One top White House adviser told Fox that both the president and the business community think very highly of Zients and he would be a strong fit for the economic post.
While Sperling is expected to leave the administration in the months ahead, people close to him stress the departure is not imminent.
Friends note that Sperling's wife, Allison Abner, is a successful television writer who recently moved to Los Angeles full-time, and Sperling is expected to join her soon. Abner was a writer and story editor on the highly successful NBC television series "West Wing" created by Aaron Sorkin, where Sperling was also a writer and consultant after his days in the Clinton administration.
A White House spokeswoman declined to comment on the speculation.
Sperling's exit is widely expected to come soon as part of the normal turnover in the second term of any administration, and it would mean an almost complete shuffling of the president's economic team from the early days of his administration.
Sperling replaced Larry Summers as head of the NEC in 2011. Summers is now a leading contender to be nominated by the president this fall as the next chairman of the Federal Reserve.
Alan Krueger, another key Obama and Geithner adviser, recently stepped down as chairman of the White House Council of Economic Advisers. He was replaced by longtime White House aide Jason Furman.

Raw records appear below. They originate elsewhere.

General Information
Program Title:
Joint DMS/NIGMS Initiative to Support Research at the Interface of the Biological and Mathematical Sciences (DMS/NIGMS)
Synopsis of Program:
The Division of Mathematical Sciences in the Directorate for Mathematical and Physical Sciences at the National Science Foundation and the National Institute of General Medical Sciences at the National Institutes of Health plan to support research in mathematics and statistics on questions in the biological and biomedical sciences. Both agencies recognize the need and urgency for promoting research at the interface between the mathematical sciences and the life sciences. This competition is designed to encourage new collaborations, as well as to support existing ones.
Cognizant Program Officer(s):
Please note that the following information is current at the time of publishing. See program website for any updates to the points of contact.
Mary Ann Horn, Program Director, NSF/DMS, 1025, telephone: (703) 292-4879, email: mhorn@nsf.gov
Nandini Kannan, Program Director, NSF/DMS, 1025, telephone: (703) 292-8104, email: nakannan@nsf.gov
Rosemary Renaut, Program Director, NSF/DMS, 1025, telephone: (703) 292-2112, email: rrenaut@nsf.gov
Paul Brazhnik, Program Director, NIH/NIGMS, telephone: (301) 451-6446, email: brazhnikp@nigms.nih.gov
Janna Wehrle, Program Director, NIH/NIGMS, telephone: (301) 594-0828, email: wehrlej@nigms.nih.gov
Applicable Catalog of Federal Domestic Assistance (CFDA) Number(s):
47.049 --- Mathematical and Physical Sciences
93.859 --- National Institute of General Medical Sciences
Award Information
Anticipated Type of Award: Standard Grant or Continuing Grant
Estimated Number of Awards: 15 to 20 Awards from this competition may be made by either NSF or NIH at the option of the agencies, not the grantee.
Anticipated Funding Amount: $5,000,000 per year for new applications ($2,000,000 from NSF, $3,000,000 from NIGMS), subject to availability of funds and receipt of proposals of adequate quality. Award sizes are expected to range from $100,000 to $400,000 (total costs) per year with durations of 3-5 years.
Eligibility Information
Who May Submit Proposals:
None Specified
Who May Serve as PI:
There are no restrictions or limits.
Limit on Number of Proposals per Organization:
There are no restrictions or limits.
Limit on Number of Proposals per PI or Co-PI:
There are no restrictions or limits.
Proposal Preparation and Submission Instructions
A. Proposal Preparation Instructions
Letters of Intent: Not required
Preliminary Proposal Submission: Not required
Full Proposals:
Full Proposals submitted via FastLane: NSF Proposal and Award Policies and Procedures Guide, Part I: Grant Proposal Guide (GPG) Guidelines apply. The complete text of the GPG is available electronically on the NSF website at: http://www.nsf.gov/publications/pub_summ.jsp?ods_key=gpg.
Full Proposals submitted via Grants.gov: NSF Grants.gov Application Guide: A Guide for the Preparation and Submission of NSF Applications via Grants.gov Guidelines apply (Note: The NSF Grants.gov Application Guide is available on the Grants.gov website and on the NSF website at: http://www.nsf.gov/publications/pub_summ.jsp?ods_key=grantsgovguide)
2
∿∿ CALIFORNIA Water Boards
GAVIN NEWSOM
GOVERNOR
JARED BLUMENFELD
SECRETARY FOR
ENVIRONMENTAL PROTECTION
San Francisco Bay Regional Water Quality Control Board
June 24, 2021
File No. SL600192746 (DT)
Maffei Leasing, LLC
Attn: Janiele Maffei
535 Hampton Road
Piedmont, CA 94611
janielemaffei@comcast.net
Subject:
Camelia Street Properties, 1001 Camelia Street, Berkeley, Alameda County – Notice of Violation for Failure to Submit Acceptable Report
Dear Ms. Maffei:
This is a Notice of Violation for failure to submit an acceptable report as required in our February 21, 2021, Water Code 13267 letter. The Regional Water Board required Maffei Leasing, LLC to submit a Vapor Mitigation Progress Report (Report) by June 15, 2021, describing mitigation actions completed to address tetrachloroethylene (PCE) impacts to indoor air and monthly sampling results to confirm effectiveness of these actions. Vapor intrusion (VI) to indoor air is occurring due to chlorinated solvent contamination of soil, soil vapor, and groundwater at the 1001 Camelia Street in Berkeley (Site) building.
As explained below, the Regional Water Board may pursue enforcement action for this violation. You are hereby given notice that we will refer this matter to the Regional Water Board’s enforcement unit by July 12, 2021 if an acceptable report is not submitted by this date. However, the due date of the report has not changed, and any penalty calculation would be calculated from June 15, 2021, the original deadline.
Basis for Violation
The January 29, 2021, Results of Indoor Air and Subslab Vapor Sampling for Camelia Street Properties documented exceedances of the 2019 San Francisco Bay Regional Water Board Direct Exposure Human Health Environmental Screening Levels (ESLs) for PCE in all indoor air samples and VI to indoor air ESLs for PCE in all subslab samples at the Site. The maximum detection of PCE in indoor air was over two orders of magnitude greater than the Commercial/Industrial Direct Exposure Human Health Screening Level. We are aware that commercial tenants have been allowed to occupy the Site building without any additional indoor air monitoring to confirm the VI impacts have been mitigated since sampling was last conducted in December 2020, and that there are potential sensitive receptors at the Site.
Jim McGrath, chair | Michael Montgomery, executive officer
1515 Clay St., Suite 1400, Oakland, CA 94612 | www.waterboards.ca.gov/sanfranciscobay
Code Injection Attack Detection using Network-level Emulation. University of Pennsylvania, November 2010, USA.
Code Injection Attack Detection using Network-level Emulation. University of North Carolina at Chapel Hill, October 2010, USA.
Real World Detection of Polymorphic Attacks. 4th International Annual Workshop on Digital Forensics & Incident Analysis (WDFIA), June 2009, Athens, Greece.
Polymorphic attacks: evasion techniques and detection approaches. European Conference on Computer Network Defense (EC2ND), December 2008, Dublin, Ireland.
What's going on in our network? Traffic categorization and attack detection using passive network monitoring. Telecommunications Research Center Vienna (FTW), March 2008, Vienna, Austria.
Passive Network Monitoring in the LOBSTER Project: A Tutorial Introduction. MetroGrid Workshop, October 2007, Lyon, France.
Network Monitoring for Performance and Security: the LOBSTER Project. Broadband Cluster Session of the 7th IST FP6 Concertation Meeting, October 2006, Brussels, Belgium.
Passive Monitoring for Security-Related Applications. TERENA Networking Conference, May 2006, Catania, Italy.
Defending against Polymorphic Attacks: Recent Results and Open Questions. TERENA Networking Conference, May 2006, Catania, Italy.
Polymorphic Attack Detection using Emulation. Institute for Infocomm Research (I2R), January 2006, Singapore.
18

Sperling is a long-time Democratic economic operative with close ties to former Clinton Treasury Secretary and current Citigroup executive Robert Rubin.
Sperling served from 1993-1996 as deputy director of the National Economic Council while the Council was directed by Rubin. Sperling became national economic adviser to Clinton and director of the NEC from 1996 to 2000.
Though Sperling has spent most of his career in government he has also earned income as an adviser to the big investment bank Goldman Sachs, and received speaking fees from various financial firms before he joined the Obama administration.
Senior executives on Wall Street say if he leaves the administration, Sperling will likely take a private sector job. He didn't return numerous calls for comment.
It is unclear what impact Sperling's departure will have on White House economic policy. The NEC was created during the Clinton years, and had considerable clout in formulating domestic economic policy. Past directors include Rubin, Lawrence Lindsey during the George W. Bush presidency, and Summers.